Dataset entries
——————————

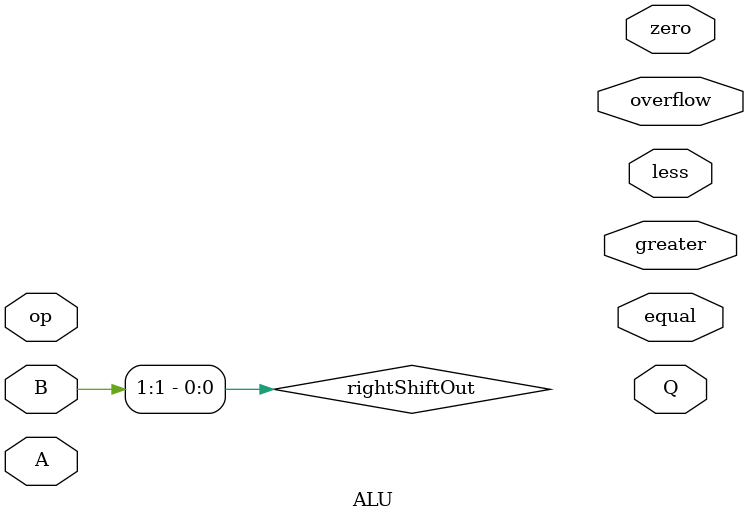
<source format=v>
module ALU(input [15:0] A,
	input [15:0] B,
	input [3:0] op,
	output [15:0] Q,
	output overflow,
	output less,
	output equal,
	output greater,
	output zero);

	wire [15:0] Bd;
	wire cin;

	// Get "true" inputs to operations used for some operations
	assign input1 = A & op[0];
	assign input2 = B ^ op[1];

	// Arithmetic operations
	assign {cout, sumout} = input1 + input2 + op[1];

	// Logic operations
	assign andOut = A & B;
	assign orOut = input1 | input2;
	assign xorOut = A ^ B;
	
	// Shift operations
	assign shiftCarry = (op[0] & B[0]) | (op[1] & B[15]);
	assign rightShiftOut = {shiftCarry, B[15:1]};
	assign leftShiftOut = {B[14:0], shiftCarry};

	// Get outputs
	
endmodule

module ALU_tests;
	reg [15:0] A;
	reg [15:0] B;
	reg [3:0] op;

	wire [15:0] Q;
	wire overflow;
	wire less;
	wire equal;
	wire greater;
	wire zero;
	
	ALU testALU(A, B, op, Q, overflow, less, equal, greater, zero);

	initial begin
		$display("Testing ALU addition");
		$display("Testing ALU subtraction");
		$display("Testing ALU negation");
		$display("Testing ALU comparison");
		$display("Testing ALU AND");
		$display("Testing ALU OR");
		$display("Testing ALU XOR");
		$display("Testing ALU complement");
		$display("Testing ALU arithmetic right shift");
		$display("Testing ALU logical right shift");
		$display("Testing ALU left rotate");
		$display("Testing ALU right rotate");
	end
endmodule

</source>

——————————

### Exercise
Check each line of the records above for "Testing", and copy those that have it.

### Reply to the task
		$display("Testing ALU addition");
		$display("Testing ALU subtraction");
		$display("Testing ALU negation");
		$display("Testing ALU comparison");
		$display("Testing ALU AND");
		$display("Testing ALU OR");
		$display("Testing ALU XOR");
		$display("Testing ALU complement");
		$display("Testing ALU arithmetic right shift");
		$display("Testing ALU logical right shift");
		$display("Testing ALU left rotate");
		$display("Testing ALU right rotate");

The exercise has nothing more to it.